Key Recommendations Presented to the Committee
EIAI proposed a practical, delivery-led package focused on rebuilding system capability rather than adding new bureaucracy:
- Adopt a Strategic National Events Plan, delivered locally through county and city strategies.
- Establish a National Events Support Office to reduce friction and support local authority capability.
- Create a National Events Centre of Excellence, hosted through the LGMA, to maintain and update Codes of Practice on a formal national cycle.
- Modernise and maintain Ireland’s event Codes of Practice as living, version-controlled guidance.
- Implement a Live Music Pathways Programme to strengthen progression from education to paid performance.
- Stabilise grassroots venue programming and expand safe capacity in public and community spaces.
We also made clear that the specialist operational expertise required to maintain and support the national events ecosystem resides primarily within the professional delivery sector and must be embedded in any national shared-service model.
Why This Matters
Ireland already understands how national ambition translates into local repeatable delivery — sport provides a strong example of structured grassroots-to-elite pathways. Live music requires the same enabling discipline.

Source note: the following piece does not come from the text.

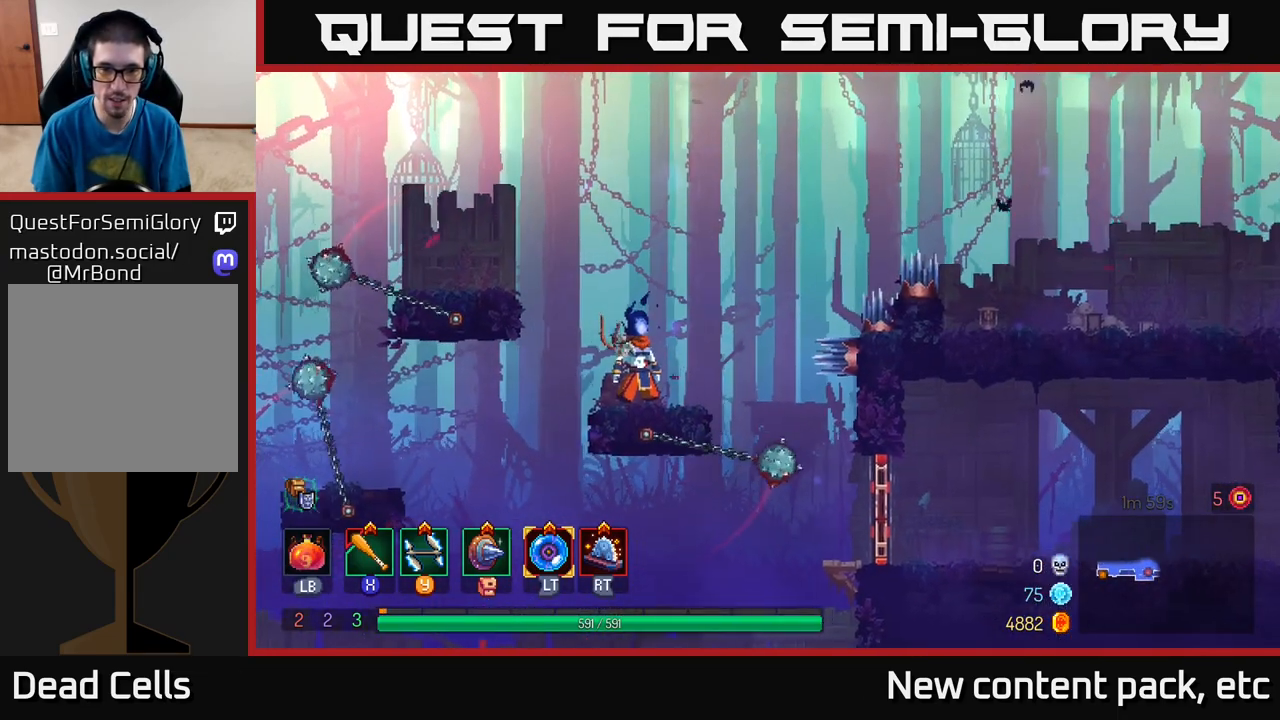
{"buttons": [], "left_stick": "center", "right_stick": "center", "events": []}
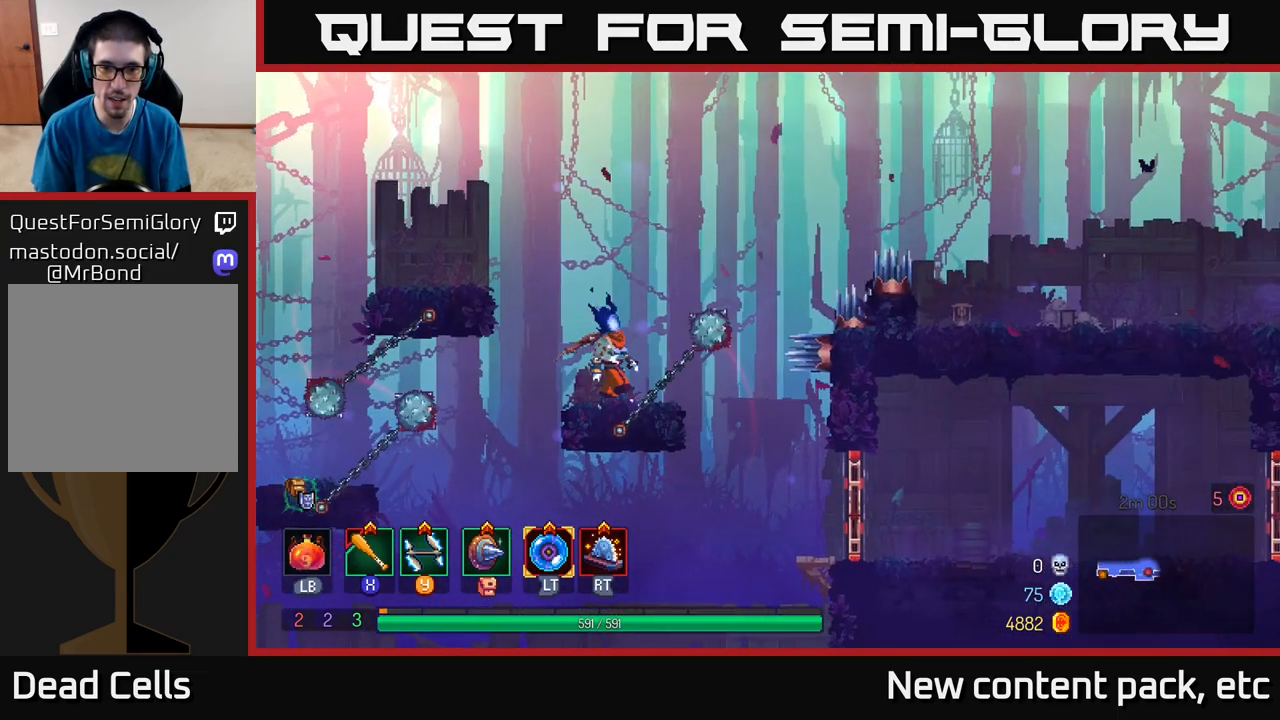
{"buttons": [], "left_stick": "right", "right_stick": "center", "events": [[17, "left_stick", "right"], [50, "B", "down"], [117, "B", "up"], [283, "left_stick", "center"], [467, "left_stick", "right"]]}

- This is not about creating new approval layers. It is about ensuring that:
- Guidance is current and consistent,
- Local authorities are supported rather than isolated,
- Decisions are defensible,
- Grassroots activity is enabled rather than unintentionally suppressed,
- And the live music pipeline is rebuilt sustainably across all regions.
What Happens Next
EIAI will now:
- Continue engagement with the Department,
- Seek follow-up meetings with Committee members,
- Work with members and stakeholders to progress implementation pathways,
- And ensure that industry expertise remains central to any reform process.